Marriage, in the context of Jewish law, is a practical agreement by which, at its most basic, a woman is guaranteed support and protection, and a man has the prospect of progeny to carry on his family line. The knowledge of a child’s paternity, assumed guaranteed by the sanctity of marriage, was significant for both keeping the inherited land in the family and, more widely, maintaining the tribal holdings in the era before the exile of the ten northern tribes.
The issues of tribal identity and land ownership is paternal (whereas Jewish heritage is matrilineal), thus, the practical necessity of the prohibition against adultery. But those represent only one aspect of the consequences of infidelity. The act of marrying, whether for business-like reasons or for love, fosters the creation of a sacred trust, and adultery betrays that trust. Thus, when it is discovered or admitted that a married woman had relations with a man other than her husband, it is regarded in Jewish law as a capital crime.

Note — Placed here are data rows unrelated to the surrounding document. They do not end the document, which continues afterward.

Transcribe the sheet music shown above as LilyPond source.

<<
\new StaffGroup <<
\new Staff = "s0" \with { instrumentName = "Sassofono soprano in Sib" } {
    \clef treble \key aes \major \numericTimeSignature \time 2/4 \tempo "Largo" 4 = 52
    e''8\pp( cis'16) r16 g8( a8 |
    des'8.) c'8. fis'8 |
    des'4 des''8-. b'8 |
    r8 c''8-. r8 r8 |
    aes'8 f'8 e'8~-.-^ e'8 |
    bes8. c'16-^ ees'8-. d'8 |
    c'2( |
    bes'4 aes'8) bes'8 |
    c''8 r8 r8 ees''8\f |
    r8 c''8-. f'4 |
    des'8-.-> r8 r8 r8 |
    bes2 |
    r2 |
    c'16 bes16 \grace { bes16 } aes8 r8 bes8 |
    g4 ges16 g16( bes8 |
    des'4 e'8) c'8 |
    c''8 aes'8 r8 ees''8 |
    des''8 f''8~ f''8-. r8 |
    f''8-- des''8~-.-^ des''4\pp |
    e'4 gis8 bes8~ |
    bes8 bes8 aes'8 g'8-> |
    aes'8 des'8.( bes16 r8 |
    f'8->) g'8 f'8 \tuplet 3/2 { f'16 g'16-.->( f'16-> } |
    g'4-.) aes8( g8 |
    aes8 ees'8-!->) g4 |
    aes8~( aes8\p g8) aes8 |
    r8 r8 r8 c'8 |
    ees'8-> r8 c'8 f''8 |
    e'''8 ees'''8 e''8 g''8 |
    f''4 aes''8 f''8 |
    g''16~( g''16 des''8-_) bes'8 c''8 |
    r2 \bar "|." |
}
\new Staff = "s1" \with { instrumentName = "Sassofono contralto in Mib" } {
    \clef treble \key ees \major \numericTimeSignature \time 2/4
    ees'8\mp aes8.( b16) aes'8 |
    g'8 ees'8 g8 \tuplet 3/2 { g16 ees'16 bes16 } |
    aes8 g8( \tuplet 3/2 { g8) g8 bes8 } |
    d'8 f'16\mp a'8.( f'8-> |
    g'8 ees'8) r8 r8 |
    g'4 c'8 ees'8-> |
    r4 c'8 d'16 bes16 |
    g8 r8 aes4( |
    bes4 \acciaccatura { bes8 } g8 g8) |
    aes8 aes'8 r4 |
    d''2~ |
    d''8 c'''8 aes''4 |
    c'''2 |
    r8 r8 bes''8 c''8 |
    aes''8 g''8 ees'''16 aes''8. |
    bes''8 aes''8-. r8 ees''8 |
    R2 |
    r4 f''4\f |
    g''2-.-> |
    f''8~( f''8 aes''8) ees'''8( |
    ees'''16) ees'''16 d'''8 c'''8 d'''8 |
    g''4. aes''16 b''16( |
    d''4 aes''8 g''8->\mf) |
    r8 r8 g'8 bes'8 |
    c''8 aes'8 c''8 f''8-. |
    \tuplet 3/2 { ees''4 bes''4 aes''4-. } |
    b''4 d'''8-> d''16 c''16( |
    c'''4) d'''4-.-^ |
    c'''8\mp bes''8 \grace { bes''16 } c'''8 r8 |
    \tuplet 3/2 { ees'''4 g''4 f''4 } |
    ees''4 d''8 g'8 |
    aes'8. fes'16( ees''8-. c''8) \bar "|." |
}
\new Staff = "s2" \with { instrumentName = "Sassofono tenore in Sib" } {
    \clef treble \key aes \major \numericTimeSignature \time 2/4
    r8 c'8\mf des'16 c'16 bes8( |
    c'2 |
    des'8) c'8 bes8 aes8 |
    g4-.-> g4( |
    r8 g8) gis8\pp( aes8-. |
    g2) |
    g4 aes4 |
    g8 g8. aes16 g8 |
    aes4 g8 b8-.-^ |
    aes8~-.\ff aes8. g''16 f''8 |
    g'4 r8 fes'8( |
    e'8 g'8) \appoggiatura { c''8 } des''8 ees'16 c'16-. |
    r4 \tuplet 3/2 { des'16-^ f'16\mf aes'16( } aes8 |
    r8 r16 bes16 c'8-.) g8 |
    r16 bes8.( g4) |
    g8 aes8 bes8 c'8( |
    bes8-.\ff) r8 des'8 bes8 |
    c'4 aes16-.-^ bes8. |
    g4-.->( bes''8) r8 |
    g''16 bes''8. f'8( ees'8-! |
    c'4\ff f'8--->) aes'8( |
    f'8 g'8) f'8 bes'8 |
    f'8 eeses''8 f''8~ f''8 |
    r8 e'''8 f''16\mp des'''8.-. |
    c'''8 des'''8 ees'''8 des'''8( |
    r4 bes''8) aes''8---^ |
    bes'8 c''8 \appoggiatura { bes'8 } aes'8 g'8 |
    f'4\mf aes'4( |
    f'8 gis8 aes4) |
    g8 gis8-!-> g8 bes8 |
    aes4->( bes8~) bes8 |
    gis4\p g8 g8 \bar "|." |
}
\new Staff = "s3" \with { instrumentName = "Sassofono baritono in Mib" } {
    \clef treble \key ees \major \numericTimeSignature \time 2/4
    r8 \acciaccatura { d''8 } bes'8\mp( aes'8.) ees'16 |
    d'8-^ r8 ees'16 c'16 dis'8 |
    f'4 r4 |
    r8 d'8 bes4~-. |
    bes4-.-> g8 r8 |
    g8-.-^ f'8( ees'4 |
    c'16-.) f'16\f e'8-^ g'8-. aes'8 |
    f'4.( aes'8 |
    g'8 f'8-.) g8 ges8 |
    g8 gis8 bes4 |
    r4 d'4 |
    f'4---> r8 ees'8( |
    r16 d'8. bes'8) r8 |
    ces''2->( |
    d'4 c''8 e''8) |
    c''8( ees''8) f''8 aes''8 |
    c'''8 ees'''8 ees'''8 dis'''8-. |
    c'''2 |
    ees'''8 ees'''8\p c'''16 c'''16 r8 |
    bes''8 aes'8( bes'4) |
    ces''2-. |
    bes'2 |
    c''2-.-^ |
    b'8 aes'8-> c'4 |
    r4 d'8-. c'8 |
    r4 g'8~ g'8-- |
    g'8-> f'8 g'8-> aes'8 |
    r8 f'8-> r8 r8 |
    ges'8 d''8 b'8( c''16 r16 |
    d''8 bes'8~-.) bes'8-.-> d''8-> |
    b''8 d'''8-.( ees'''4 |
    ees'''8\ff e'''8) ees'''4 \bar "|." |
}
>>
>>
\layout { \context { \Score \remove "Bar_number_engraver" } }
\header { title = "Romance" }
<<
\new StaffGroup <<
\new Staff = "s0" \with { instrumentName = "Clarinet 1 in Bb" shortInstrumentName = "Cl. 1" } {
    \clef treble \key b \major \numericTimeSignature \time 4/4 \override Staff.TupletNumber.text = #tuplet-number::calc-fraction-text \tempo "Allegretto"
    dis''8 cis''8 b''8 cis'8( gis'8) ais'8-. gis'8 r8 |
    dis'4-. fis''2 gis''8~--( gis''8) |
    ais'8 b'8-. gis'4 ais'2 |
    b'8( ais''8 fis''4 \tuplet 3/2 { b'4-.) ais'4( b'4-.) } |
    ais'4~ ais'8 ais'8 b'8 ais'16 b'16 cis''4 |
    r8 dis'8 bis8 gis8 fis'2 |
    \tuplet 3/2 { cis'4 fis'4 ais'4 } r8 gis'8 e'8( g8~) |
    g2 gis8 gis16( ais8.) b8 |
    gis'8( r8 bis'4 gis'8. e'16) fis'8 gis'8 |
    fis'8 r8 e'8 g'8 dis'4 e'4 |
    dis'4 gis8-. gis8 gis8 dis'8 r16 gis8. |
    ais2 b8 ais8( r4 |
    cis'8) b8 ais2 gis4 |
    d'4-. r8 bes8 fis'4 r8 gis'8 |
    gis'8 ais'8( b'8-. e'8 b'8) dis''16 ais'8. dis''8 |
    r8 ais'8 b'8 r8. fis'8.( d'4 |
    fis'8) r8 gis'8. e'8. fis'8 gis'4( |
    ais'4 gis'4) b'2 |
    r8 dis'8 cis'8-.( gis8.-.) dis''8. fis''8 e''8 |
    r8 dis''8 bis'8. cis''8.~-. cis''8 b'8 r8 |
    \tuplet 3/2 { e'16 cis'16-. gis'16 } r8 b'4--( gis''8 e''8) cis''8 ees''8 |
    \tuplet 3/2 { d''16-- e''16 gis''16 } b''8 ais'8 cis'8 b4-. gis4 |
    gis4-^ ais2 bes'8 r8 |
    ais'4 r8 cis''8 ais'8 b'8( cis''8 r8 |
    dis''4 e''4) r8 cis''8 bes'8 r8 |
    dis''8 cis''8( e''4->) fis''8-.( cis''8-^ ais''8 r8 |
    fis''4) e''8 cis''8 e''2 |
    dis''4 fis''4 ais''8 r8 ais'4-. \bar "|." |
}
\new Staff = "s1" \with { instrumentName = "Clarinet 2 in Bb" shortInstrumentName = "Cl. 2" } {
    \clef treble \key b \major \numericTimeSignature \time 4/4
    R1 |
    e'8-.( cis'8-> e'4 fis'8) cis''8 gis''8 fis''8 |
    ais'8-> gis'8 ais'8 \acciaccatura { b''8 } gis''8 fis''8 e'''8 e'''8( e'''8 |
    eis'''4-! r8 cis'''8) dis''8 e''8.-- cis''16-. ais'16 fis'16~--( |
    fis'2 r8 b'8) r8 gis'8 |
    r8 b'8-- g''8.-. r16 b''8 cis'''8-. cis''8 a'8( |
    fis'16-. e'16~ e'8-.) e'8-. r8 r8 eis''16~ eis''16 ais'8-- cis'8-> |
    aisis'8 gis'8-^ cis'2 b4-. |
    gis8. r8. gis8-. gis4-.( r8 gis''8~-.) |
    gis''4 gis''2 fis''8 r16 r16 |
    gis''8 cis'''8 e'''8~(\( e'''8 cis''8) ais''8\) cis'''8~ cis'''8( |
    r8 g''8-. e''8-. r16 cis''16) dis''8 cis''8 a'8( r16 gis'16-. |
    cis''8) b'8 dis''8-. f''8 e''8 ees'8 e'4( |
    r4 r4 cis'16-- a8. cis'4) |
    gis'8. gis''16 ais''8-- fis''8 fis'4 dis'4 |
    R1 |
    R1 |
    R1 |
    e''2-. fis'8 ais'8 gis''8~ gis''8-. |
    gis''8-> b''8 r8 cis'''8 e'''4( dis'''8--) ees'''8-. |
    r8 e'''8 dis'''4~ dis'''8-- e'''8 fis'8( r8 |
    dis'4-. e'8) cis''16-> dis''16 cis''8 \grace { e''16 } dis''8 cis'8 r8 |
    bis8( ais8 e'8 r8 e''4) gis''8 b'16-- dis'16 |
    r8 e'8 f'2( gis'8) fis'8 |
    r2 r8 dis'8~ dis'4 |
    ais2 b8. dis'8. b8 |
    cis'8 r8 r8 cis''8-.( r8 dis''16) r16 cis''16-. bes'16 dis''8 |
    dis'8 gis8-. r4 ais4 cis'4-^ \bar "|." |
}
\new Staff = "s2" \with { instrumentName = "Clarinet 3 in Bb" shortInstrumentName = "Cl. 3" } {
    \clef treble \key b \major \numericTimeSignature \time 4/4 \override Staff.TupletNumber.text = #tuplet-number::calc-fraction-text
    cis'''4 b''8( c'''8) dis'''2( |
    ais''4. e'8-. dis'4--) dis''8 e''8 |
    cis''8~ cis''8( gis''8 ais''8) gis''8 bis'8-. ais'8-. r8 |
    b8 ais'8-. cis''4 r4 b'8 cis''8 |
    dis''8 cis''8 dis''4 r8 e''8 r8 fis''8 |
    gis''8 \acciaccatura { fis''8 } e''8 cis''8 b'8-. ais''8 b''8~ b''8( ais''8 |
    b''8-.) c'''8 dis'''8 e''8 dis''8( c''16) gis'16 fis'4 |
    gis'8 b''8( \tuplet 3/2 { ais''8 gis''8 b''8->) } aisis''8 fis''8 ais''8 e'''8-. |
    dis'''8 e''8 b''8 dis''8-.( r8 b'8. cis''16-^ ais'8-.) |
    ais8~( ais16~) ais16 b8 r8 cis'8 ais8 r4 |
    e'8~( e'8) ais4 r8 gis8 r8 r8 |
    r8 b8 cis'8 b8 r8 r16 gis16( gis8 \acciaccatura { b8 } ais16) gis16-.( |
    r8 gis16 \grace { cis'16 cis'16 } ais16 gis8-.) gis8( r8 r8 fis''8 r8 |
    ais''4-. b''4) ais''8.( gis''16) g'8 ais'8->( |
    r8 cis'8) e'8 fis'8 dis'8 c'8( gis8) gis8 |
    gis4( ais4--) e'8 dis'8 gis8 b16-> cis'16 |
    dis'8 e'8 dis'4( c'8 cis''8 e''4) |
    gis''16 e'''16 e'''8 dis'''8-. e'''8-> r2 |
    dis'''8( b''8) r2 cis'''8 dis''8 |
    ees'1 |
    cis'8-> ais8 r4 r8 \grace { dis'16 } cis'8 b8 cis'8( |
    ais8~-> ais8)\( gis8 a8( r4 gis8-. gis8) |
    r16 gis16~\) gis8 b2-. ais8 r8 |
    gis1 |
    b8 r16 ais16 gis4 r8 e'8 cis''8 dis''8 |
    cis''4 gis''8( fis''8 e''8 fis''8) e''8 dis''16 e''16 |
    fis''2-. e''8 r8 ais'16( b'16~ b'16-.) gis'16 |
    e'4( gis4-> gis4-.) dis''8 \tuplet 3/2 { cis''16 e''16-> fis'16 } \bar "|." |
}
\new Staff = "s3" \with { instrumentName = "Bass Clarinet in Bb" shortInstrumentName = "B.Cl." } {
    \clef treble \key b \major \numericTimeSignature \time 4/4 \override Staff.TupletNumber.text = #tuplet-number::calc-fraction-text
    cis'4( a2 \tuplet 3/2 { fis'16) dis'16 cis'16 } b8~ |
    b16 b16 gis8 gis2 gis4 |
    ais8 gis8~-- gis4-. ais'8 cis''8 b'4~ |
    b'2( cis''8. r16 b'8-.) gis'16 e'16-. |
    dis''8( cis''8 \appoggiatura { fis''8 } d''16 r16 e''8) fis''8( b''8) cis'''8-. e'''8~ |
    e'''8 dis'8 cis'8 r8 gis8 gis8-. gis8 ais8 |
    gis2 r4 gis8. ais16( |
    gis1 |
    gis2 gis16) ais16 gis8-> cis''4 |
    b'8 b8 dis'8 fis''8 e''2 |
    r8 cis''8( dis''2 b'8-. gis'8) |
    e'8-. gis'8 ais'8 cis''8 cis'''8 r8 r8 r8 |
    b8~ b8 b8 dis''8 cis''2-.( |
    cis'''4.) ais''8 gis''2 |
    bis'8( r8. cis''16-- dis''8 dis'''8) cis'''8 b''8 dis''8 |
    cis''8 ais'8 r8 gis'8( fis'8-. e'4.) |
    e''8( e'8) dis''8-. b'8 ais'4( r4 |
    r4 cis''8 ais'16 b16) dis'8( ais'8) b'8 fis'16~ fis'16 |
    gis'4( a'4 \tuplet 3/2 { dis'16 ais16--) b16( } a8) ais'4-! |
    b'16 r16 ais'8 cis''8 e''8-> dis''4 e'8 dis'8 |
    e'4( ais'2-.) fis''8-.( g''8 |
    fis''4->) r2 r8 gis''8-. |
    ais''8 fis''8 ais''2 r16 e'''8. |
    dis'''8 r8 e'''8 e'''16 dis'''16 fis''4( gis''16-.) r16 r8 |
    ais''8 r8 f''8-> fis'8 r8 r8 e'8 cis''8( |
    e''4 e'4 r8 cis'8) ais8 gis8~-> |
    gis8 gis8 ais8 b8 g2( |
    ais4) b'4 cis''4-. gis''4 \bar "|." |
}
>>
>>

But what happens when a man grows jealous of his wife and believes, whether true or not, that his wife had been unfaithful? What happens if he warns her not to be seen alone with the man of whom he is jealous, but she is witnessed in seclusion with him anyway? This is the specific situation for the “ordeal of the bitter waters” described in the fifth chapter of the Book of Numbers. The ritual, which could only take place in the time of the Tabernacle or the Temple, is extremely complex, and today’s Treat will not go into its details, about which much commentary has been written. The results of a guilty woman drinking the bitter water was the enigmatic consequence that her “belly will swell and [her] thigh waste away” (5:27). However, if she was innocent, she would be unaffected.
At the heart of the concept of Sotah (the term for the suspected wife), that is related in this week’s Torah portion, Naso, is the poisoned relationship of this husband and wife. He is jealous, but she is also not guiltless. She acted in a way that promoted his jealousy (secluding herself with another man despite being warned not to). When reading the verses of the Sotah, or hearing reference to it, think not of fairness and accusations, but of how very difficult a relationship had become for the husband, because of the valid suspicions, to the point that he would be willing to call out his wife for a public ordeal with the accusation of adultery. The alternate purpose of the Sotah ritual is to try to save the marriage by proving the wife’s innocence through a Divine test.